Rede von Dr. Hermann Ehlers
  • Parteizugehörigkeit zum Zeitpunkt der Rede: (CDU)
  • Letzte offizielle eingetragene Parteizugehörigkeit: (CDU)
Meine Damen und Herren! Eine Aussprache über den Bericht sollte nach dem Vorschlag des Ältestenrates nicht stattfinden.

(Abg. Schoettle: D'as ist bedauerlich, Herr Präsident! — Abg. Dr. Krone: Sie waren doch dabei!)

- Es ist so beschlossen worden, Herr Abgeordneter Schoettle.

(Abg. Schoettle: Ich habe nichts dagegen! Es ist trotzdem bedauerlich, weil die Beschlüsse auf falschen Voraussetzungen beruhen! Abg. Dr. Horlacher: Es ist beschlossen!)

Ich komme zur Abstimmung über den Antrag des Ausschusses auf Drucksache Nr. 1929. Ich bitte die Damen und Herren, die diesem Antrag zuzustimmen wünschen, eine Hand zu erheben. — Ich bitte um die 'Gegenprobe. — Enthaltungen? — Bei
wenigen Enthaltungen im übrigen einstimmig angenommen. — Sie haben sich enthalten oder dagegen gestimmt, Herr Schoettle? Ich möchte kein falsches Protokoll machen.

(Abg.

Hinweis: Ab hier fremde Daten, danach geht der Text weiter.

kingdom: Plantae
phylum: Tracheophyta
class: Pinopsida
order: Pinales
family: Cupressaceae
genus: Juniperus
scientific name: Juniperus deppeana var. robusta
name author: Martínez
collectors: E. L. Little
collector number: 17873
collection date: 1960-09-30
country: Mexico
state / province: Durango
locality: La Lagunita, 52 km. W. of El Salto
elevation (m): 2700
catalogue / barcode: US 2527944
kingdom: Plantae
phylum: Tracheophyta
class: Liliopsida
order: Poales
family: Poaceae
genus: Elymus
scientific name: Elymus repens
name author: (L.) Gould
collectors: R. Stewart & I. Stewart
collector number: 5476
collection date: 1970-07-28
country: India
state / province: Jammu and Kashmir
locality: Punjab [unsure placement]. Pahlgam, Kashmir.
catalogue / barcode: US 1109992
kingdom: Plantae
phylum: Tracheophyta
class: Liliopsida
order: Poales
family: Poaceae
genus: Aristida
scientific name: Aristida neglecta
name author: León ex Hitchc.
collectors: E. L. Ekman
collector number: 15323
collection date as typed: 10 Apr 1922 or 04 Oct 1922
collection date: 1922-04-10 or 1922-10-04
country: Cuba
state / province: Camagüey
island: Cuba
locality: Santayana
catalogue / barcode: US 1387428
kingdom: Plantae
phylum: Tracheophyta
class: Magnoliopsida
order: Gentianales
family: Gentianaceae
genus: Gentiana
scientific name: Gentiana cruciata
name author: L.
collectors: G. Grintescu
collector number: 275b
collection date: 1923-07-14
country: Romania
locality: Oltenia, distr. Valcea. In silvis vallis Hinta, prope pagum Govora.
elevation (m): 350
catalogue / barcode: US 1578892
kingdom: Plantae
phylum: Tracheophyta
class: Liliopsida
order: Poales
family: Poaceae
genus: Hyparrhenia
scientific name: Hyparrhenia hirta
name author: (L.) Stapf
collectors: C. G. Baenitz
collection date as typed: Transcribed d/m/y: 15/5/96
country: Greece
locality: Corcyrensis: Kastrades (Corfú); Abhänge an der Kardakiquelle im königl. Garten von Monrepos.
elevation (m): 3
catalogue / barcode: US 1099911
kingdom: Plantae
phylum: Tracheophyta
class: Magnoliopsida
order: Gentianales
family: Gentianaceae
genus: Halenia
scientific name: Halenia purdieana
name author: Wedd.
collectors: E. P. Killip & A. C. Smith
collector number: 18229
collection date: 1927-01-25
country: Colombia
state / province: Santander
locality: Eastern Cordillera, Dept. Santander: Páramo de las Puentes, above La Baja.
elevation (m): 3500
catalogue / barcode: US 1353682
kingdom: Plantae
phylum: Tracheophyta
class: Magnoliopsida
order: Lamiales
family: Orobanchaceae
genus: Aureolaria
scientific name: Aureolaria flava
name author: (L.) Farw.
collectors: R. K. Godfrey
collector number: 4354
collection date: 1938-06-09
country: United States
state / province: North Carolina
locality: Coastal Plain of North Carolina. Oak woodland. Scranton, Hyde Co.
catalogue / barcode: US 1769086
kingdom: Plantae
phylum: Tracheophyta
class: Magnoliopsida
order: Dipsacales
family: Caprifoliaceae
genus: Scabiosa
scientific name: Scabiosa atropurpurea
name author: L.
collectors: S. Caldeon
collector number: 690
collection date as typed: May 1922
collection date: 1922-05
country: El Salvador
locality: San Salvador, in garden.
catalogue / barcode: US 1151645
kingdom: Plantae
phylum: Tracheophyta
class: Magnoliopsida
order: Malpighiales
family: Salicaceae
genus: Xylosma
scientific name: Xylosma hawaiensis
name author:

Schoettle: Ich habe dagegen gestimmt!)

— Also gegen wenige Stimmen angenommen.
Ich rufe auf den nächsten Punkt der Tagesordnung:
Beratung des Mündlichen Berichts des Ausschusses für Berlin (9. Ausschuß) über den Antrag der Fraktion der WAV betreffend Sitzungen des Deutschen Bundestages in Berlin (Nrn. 2322, 1963 der Drucksachen).
Berichterstatter ist Herr Abgeordneter Brandt. Bitte, Herr Abgeordneter!

  • insert_commentNächste Rede als Kontext
    Rede von Willy Brandt


    • Parteizugehörigkeit zum Zeitpunkt der Rede: (SPD)
    • Letzte offizielle eingetragene Parteizugehörigkeit: (SPD)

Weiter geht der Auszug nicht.